Ein Haufen Wachsmalstifte schießt auf ein einem Hammerhai nachempfundenes Raumschiff? So sieht es also aus, wenn das Böse niemals schläft? Ganz so ungewohnt ist das alles ja nicht, das quasi-religiöse Böse ist das berühmte Andere, dem man mit wachsmalerischer Unbarmherzigkeit begegnet: die Logik des Krieges in Pastellfarben. Ähnlich ruhelos scheinen seit einiger Zeit die Kalifornier von ST. ELMO´S FIRE zu sein; das Quartett hatte zuletzt seine zwischen 1986 und 1992 veröffentlichten Alben wieder zugänglich gemacht und legt jetzt mit „Evil Never Sleeps“ das erste Studio-Album seit über 25 Jahren vor. Es steht zu vermuten, dass außer Zeitgenossen und ausgewiesene Kenner des US-Metals nurmehr wenige Menschen die Band auf dem Schirm hatten – „Evil Never Sleeps“ ist also auch der Versuch, sich auf dem schwermetallischen Marktplatz wieder neu zu platzieren.
Wie bei Reunions nicht ungewöhnlich, versuchen auch ST. ELMO´S FIRE, an die Klangwelten vergangener Glanzzeiten mehr oder weniger nahtlos anzuschließen. Der Sound der Amerikaner bemüht sich um eine authentische Old-School-Aura und tatsächlich wirken die Songs auf „Evil Never Sleeps“ so, als wären die vergangenen zwei Dekaden spurlos an ihnen vorbeigegangen. Schon der Opener „We Will Not Die“ lässt erahnen, was den Hörer im Verlauf des restlichen Albums erwarten wird: durch und durch traditioneller US-Metal, der hier und da Riffs aus dem frühen Thrash Metal entlehnt und vor allem in der zweiten Hälfte auch mal Anleihen an den Sleaze-Rock à la Def Leppard macht. Eine durchaus gefällige Mischung also. Der Neuzugang am Mikro, Kevin Brady, fügt sich spannungsfrei in den Sound der Band ein und weiß mit seiner zwar limitierten, aber in puncto Klangfarbe sehr sympathischen Stimme zu gefallen. Mit zwei Ausnahmen („We Will Never Die“ sowie „Lord Of Thunder“) setzt die Band auf groovige, langsamere Tempi und eher simple Songstrukturen, in denen viel Raum für die ziemlich coolen und genre-bewusst zweistimmigen Gitarren-Leads gelassen wird. Gerade hinsichtlich der Gitarrenarbeit macht sich aber die etwas dumpfe, drucklose Produktion bemerkbar, weil die ausgefeilten Leads nicht immer klar durchdringen und definitiv präsenter hätten ausfallen müssen.
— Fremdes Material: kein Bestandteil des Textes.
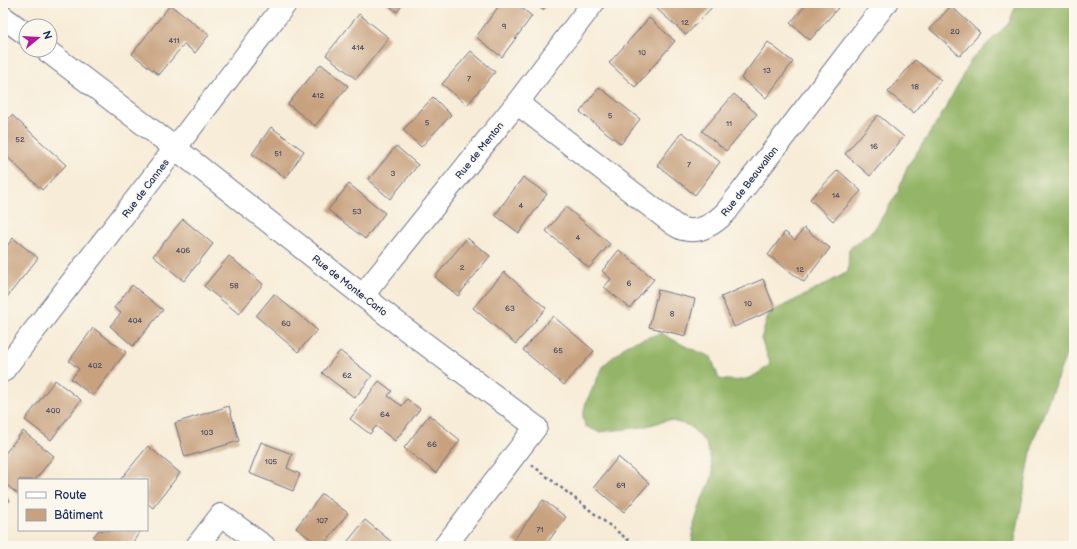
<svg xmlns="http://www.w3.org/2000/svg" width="1077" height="549" font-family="'Balsamiq Sans',sans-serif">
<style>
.forest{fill:#94b568;stroke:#587263}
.building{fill:#c8a27f}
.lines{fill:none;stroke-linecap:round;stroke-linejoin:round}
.minor-casing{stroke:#687188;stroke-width:24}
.tertiary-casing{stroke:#687188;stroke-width:24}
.path{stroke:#687188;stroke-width:2.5;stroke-dasharray:3 3;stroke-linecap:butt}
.minor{stroke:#fff;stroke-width:22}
.tertiary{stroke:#fff;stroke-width:22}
.labels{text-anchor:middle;stroke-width:3;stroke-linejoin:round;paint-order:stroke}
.number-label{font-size:8px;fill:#464c66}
.street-label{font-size:10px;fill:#1b2f5e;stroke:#fbf7ec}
</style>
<rect width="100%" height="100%" fill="#fbf7ec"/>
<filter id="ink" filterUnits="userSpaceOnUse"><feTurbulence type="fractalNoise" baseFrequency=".025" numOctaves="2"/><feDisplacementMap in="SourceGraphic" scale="8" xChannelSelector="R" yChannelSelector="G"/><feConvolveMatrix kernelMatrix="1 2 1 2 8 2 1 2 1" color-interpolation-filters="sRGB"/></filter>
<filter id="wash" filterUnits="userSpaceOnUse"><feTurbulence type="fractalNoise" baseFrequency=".012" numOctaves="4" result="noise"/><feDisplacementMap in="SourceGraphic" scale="16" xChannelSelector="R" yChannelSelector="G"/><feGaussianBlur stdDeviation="0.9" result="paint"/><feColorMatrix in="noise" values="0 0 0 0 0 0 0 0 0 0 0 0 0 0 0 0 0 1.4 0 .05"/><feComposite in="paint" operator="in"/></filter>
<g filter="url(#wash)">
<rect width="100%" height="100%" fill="#f7ecd7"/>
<!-- forest -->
<path class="forest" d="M 1017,3 L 1074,3 L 1074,334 L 1033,441 L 1014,546 L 692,546 L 693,528 L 702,499 L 709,485 L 713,474 L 710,456 L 706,443 L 690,426 L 669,420 L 642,427 L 599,432 L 585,426 L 583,416 L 586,402 L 604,365 L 628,344 L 661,333 L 685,346 L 711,357 L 719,379 C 745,383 751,379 771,364 L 761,339 L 769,313 L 805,295 L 848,272 L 849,249 L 874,230 L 898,192 L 907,167 L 940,118 L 971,60 L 1009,23 Z"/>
<g id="blocks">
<!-- building -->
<g class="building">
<polygon points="386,3 404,3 397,12"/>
<polygon points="501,3 515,3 532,16 502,57 476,37"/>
<polygon points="533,3 548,3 543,10"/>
<polygon points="662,3 709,3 713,6 686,35 657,9"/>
<polygon points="808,3 832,3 838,8 810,40 790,23"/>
<polygon points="170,5 209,35 195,53 184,44 159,75 132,54"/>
<polygon points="951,6 980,33 960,56 930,29"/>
<polygon points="359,14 389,38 356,79 326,55"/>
<polygon points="649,18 675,41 635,87 609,63"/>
<polygon points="768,42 793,62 766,98 741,78"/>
<polygon points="471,51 495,72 467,105 442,84"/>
<polygon points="915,60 941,80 914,113 888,92"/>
<polygon points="321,64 348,86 315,126 288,104"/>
<polygon points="599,87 640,119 621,144 580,112"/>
<polygon points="734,94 757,114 726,151 702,131"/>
<polygon points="433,97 451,115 421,147 403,130"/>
<polygon points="12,115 66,165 42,190 3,153 3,125"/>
<polygon points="878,115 904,137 870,176 845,154"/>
<polygon points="271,127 304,151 286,178 252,154"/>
<polygon points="682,132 720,162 695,195 657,165"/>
<polygon points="396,146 418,165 390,199 368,180"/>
<polygon points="838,170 861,191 833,221 810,199"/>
<polygon points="523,177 547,194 519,233 495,215"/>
<polygon points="349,184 385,213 365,239 328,210"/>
<polygon points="566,207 610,244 589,268 546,231"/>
<polygon points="183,219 213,244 184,281 153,256"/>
<polygon points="804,228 830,248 804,282 768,255 785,232 795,240"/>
<polygon points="13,238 38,258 3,302 3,251"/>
<polygon points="467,238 490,256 458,296 435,277"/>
<polygon points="619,250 654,279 630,308 604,287 611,279 602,271"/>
<polygon points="229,256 263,284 239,314 204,286"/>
<polygon points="504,272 546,308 516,344 473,308"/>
<polygon points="763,279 775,309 734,327 721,297"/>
<polygon points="132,285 163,310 133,346 110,326 121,313 114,308"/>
<polygon points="658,290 695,299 686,336 649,327"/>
<polygon points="274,294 317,330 298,352 256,316"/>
<polygon points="553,316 594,351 564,385 523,350"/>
<polygon points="93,328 126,352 93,396 71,379 79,369 69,361"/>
<polygon points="340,351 372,376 355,398 322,373"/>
<polygon points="55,380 81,400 51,440 25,420"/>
<polygon points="379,381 392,391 388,396 402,406 407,399 420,409 395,441 376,426 370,434 350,419"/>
<polygon points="229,406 239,441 185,457 175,423"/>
<polygon points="429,415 460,440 436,473 404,448"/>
<polygon points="23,431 54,456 35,480 19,480 19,495 3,482 3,456"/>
<polygon points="261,442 292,454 287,468 300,474 293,491 249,473"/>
<polygon points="148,446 180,473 153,508 147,503 147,480 120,480"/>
<polygon points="618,457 649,483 624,512 594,487"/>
<polygon points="322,494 348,513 323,546 320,546 296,528"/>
<polygon points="3,495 10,500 3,510"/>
<polygon points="543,500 566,517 545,546 521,546 513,541"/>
<polygon points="365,520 393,543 391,546 344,546"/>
<polygon points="99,530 137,530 140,532 130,546 105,546 93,537"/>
</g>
</g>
</g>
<g filter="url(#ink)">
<use href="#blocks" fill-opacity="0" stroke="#687188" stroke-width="1"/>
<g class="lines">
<defs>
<g id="minor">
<path d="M 517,103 L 672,223 C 675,225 679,228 683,229 C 700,234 715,223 726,212 L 886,3"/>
<polyline points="175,148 400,325 536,427 445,546"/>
<polyline points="363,295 517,103 593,3"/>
<polyline points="197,546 221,515 264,546"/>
</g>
<g id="tertiary">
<polyline points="3,17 26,34"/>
<polyline points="46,50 175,148"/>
<polyline points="3,371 160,168 286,3"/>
</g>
</defs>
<!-- minor casing -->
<use href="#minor" class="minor-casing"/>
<!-- tertiary casing -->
<use href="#tertiary" class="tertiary-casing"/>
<!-- path -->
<polyline class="path" points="532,465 636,546"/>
<!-- minor -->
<use href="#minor" class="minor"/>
<!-- tertiary -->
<use href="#tertiary" class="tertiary"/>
</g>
</g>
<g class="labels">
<!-- number labels -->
<g class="number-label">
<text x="685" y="25">12</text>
<text x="504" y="29">9</text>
<text x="955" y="34">20</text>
<text x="174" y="43">411</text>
<text x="358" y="50">414</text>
<text x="642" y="55">10</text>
<text x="767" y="73">13</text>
<text x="469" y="81">7</text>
<text x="915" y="89">18</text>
<text x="318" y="98">412</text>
<text x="610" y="118">5</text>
<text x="427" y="125">5</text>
<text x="729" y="126">11</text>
<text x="20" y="142">52</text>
<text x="874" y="149">16</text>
<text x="278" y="156">51</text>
<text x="689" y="167">7</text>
<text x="393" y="176">3</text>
<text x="836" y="198">14</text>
<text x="521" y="208">4</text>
<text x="357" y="214">53</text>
<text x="578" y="240">4</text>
<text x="183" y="253">406</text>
<text x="462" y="270">2</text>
<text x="800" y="272">12</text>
<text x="629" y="286">6</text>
<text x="234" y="288">58</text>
<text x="748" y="306">10</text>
<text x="510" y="311">63</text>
<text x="672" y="316">8</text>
<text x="135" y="323">404</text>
<text x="286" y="326">60</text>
<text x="558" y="353">65</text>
<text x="95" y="368">402</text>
<text x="347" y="378">62</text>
<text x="53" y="413">400</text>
<text x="385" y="417">64</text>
<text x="207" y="435">103</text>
<text x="432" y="447">66</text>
<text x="271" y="464">105</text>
<text x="621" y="488">69</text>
<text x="322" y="523">107</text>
<text x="540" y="532">71</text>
</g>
<!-- street labels -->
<g class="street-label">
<text transform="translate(479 150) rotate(-51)" y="4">Rue de Menton</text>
<text transform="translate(749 181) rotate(-52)" y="4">Rue de Beauvallon</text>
<text transform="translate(145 188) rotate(-53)" y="4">Rue de Cannes</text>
<text transform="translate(350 285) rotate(38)" y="4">Rue de Monte-Carlo</text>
</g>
</g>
<!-- margin -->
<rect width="1077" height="549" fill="none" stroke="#fbf7ec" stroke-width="16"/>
<!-- legend -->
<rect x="18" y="479" width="130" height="52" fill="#fbf7ec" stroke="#a1a7b3"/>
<rect x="26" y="492" width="20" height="6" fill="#ffffff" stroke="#a1a7b3"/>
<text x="54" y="499" font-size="12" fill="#1b2f5e">Route</text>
<rect x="26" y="509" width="20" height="12" fill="#c8a27f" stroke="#a1a7b3"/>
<text x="54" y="519" font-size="12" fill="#1b2f5e">Bâtiment</text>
<!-- north arrow -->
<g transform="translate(38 38) rotate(72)"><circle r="19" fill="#fbf7ec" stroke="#a1a7b3"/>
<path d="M0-3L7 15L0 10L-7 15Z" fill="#b5179e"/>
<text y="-6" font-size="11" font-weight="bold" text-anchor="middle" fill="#1b2f5e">N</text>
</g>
</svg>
Trotzdem weiß vor allem die erste Hälfte des Albums voll zu überzeugen. Das thrashige „Lord Of Thunder“ mit seinem Ohrwurm-Refrain sowie die ebenso eingängigen „Betrayer“ und „I Beginn“ sind stilsicher komponierte Metal-Songs mit sattem Riffing und einprägsamen Melodiebägen. Leider können ST. ELMO´S FIRE dieses Niveau nicht über die gesamte Spielzeit hinweg halten und es schleichen sich mehr und mehr austauschbare und vor allem höhepunktfreie Songs ein. So ist gerade der Titelsong auffallend einfallslos geraten und auch Stücke wie „Hammer“ oder „Unslaved“ sind ziemliche Durchschnittsware. Und so haben die vier Kalifornier zwar kein wirklich schlechtes, aber eben doch nur knapp überdurchschnittliches Album aufgenommen, dem ein paar klarerer Konturen gut getan hätten. Das nächste Mal weniger Wachsmalstifte, bitte.